Let the Punishment Fit the Crime...

I went to grammar school and high school (in WNY, NJ) with J.

Today over lunch J told me that she would walk to and from school with Frances.
When J had detention, which was frequently, Frances would go to detention with her—so they could walk home together.

One day the monitors in detention noticed something strange. Too many students. They identified Frances as the guilty party.

Frances was sent to the principal’s office.

Her punishment, J reports, was…you guessed it. Three days’ detention.

An Epidemic of Rudeness

Someone again asked Chelsea Clinton about Monica Lewinsky.
How rude.
Her answer: It's none of your business.
Bravo.
A comment on a Website: Someone should ask her about that at every opportunity. (Anyone who asks a question like that actually deserves a slap in the face. But a put-down like "That's a rude thing to say" would do.)

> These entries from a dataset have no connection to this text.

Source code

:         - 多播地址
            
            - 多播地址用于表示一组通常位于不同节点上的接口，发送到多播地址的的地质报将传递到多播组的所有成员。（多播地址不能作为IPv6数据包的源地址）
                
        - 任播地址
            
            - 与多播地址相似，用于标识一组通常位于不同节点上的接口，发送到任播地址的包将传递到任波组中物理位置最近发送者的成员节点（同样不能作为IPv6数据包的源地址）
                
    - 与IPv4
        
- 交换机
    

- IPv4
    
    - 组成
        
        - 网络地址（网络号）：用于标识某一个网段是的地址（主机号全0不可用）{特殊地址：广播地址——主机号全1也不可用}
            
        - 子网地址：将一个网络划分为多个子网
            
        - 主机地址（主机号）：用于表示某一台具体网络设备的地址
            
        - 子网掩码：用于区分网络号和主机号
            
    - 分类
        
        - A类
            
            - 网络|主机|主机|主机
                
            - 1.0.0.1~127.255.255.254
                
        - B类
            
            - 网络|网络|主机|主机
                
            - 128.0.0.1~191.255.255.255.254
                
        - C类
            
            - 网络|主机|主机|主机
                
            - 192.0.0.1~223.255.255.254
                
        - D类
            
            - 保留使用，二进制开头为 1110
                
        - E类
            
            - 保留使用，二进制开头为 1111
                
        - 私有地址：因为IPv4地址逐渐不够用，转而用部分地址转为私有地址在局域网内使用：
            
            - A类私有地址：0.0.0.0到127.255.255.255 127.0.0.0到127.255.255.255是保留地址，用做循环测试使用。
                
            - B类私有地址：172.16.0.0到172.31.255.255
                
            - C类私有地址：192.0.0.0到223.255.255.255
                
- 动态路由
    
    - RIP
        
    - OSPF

Remember the woman who asked McCain, How do we beat the bitch? McCain's answer: Good question.

What's the opposite of a rude person? A decent person.

We decent people should immediately rebuke rude people whenever they behave rudely.

Maybe this epidemic of rudeness stems from people emulating journalists, who are accustomed to asking rude questions. Maybe another cause is the anonymity of many of the people who say rude things--as on anonymous Internet postings. Whatever the causes, it really is offensive and should stop.

On behalf of all the decent people in America, I would like to apologize to Chelsea.